- **WHAT THE TASK REQUIRES**:
Exactly retype the lines of the material from its first line to the line with "Page size: 1949x1125.", including both.

Segment Start: SUPPLIED INFORMATION

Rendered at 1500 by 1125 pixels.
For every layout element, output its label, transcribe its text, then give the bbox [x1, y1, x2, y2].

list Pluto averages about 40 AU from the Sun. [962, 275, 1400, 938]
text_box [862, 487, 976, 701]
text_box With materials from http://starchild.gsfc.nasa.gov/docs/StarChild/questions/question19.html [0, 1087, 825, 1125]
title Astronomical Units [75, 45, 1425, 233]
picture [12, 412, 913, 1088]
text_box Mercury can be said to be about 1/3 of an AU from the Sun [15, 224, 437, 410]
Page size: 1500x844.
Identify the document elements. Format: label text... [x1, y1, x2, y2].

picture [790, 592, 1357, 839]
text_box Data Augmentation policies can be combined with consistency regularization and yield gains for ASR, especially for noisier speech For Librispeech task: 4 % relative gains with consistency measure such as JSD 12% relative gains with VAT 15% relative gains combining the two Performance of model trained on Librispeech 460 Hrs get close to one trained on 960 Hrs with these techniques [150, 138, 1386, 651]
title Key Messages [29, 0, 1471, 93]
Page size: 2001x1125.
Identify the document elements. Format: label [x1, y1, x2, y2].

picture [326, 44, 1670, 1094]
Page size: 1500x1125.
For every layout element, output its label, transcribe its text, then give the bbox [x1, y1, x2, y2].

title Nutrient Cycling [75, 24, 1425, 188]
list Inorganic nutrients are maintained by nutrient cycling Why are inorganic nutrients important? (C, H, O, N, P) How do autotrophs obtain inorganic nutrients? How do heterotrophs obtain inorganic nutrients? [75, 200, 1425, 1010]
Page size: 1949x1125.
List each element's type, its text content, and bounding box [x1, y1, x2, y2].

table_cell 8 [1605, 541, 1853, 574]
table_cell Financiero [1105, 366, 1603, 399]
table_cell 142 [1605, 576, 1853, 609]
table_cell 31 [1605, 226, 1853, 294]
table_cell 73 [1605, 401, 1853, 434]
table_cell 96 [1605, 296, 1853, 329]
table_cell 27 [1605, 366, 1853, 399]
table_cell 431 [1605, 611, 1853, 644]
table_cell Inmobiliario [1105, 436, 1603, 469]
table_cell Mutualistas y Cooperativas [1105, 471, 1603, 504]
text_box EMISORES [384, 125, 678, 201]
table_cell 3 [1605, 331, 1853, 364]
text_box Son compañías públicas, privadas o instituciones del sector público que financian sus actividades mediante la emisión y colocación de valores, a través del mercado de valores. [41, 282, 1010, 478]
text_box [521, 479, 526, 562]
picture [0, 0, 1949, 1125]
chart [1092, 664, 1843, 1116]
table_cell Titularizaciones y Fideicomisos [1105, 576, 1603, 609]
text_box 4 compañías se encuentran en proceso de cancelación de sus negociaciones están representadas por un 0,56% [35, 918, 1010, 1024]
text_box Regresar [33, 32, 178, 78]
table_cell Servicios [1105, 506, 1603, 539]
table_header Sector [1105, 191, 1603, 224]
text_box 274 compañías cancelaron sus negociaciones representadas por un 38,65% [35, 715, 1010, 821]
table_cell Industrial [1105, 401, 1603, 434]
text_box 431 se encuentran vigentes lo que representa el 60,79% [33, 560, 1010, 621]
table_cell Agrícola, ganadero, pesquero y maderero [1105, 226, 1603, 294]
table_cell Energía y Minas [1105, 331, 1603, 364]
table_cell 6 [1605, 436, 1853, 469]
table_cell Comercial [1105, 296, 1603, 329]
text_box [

Segment End: SUPPLIED INFORMATION

- **ANSWER FOR THIS EXERCISE**:
Rendered at 1500 by 1125 pixels.
For every layout element, output its label, transcribe its text, then give the bbox [x1, y1, x2, y2].

list Pluto averages about 40 AU from the Sun. [962, 275, 1400, 938]
text_box [862, 487, 976, 701]
text_box With materials from http://starchild.gsfc.nasa.gov/docs/StarChild/questions/question19.html [0, 1087, 825, 1125]
title Astronomical Units [75, 45, 1425, 233]
picture [12, 412, 913, 1088]
text_box Mercury can be said to be about 1/3 of an AU from the Sun [15, 224, 437, 410]
Page size: 1500x844.
Identify the document elements. Format: label text... [x1, y1, x2, y2].

picture [790, 592, 1357, 839]
text_box Data Augmentation policies can be combined with consistency regularization and yield gains for ASR, especially for noisier speech For Librispeech task: 4 % relative gains with consistency measure such as JSD 12% relative gains with VAT 15% relative gains combining the two Performance of model trained on Librispeech 460 Hrs get close to one trained on 960 Hrs with these techniques [150, 138, 1386, 651]
title Key Messages [29, 0, 1471, 93]
Page size: 2001x1125.
Identify the document elements. Format: label [x1, y1, x2, y2].

picture [326, 44, 1670, 1094]
Page size: 1500x1125.
For every layout element, output its label, transcribe its text, then give the bbox [x1, y1, x2, y2].

title Nutrient Cycling [75, 24, 1425, 188]
list Inorganic nutrients are maintained by nutrient cycling Why are inorganic nutrients important? (C, H, O, N, P) How do autotrophs obtain inorganic nutrients? How do heterotrophs obtain inorganic nutrients? [75, 200, 1425, 1010]
Page size: 1949x1125.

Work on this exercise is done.